My mind wonders to another time – another place …
• • • • •
The Kohen checks the lamb that our group brought. Days of planning are paying off. The math was the hardest – how many pieces of meat the size of an egg can be gotten out of this little lamb? Remembering how boys over the age of bar mitzvah are in our cousin’s family from Yavneh. My great-uncle from Teko’ah sent word months ago that his family was now, bli ayin hara, large enough for their own lamb.
What luck, we’re given the third shift – that means we’ll be eating the korban on Har Habayis!
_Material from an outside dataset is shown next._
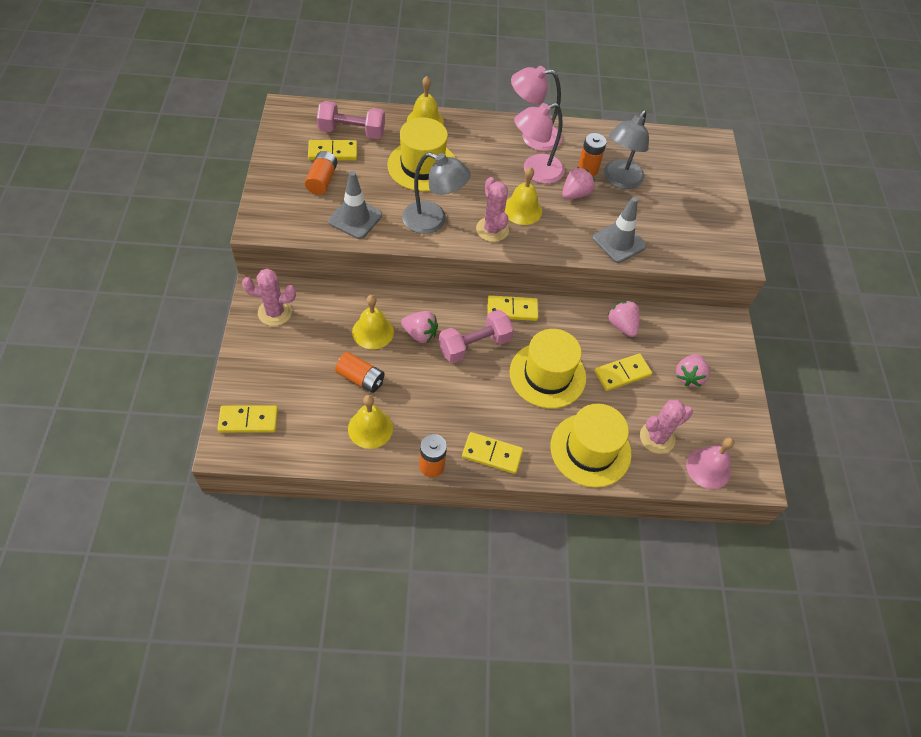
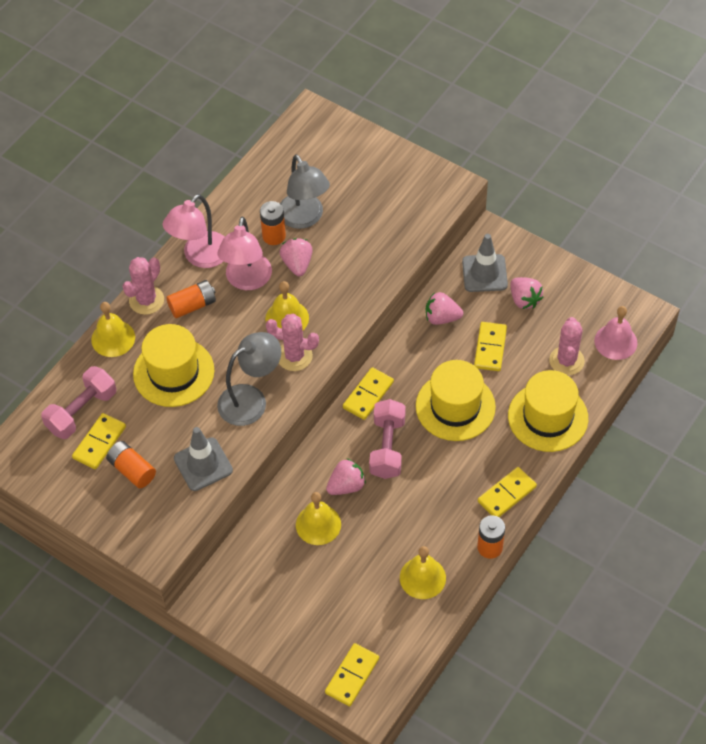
camera: 50 degrees left, 0 degrees up
pink cactus [242,268,296,326] -> pink cactus moved to [122,257,164,315]
orange battery [335,352,385,393] -> orange battery moved to [166,280,216,318]
grey traffic cone [592,197,647,263] -> grey traffic cone moved to [462,234,508,292]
Our group (don’t forget the lamb!) finally gets the word. The doors open, the second shift leaves, and we elbow our way in.
“Let us out, then you’ll be able to get in!”
“Hey, you’re stepping on my foot!”
“Yankele, where are you?”
“Watch my lamb – don’t damage it!”
“I was here first!”
“Shalom aleichem!” Ah, my friend Shlomo from Shevet Menashe! We met and became friends when we stayed in the same inn over Succos.
The trumpets sound, the Kohen takes the lamb, slaughters it and collects the blood in a conical golden cup. The cup is passed down the human chain until it reaches the Mizbei’ach, the blood is sprinkled, and then – and then it all begins. Thousands of people fall silent as the orchestra starts. The sweet voices of the Leviim pierce the silence. This is what the angels must sound like in heaven, I think.
I guess I wasn’t paying attention to our lamb – it’s already been flayed, spitted on a sharpened branch from a pomegranate tree. The smell of barbecued lamb wafts through the air. My mouth waters.
My grandfather takes out the matzah and the bitter herbs that we’ll be eating together with the meat. I stand on tiptoe, trying to see what’s going on, but am almost knocked over. The noise, the pushing, the smells are almost overwhelming.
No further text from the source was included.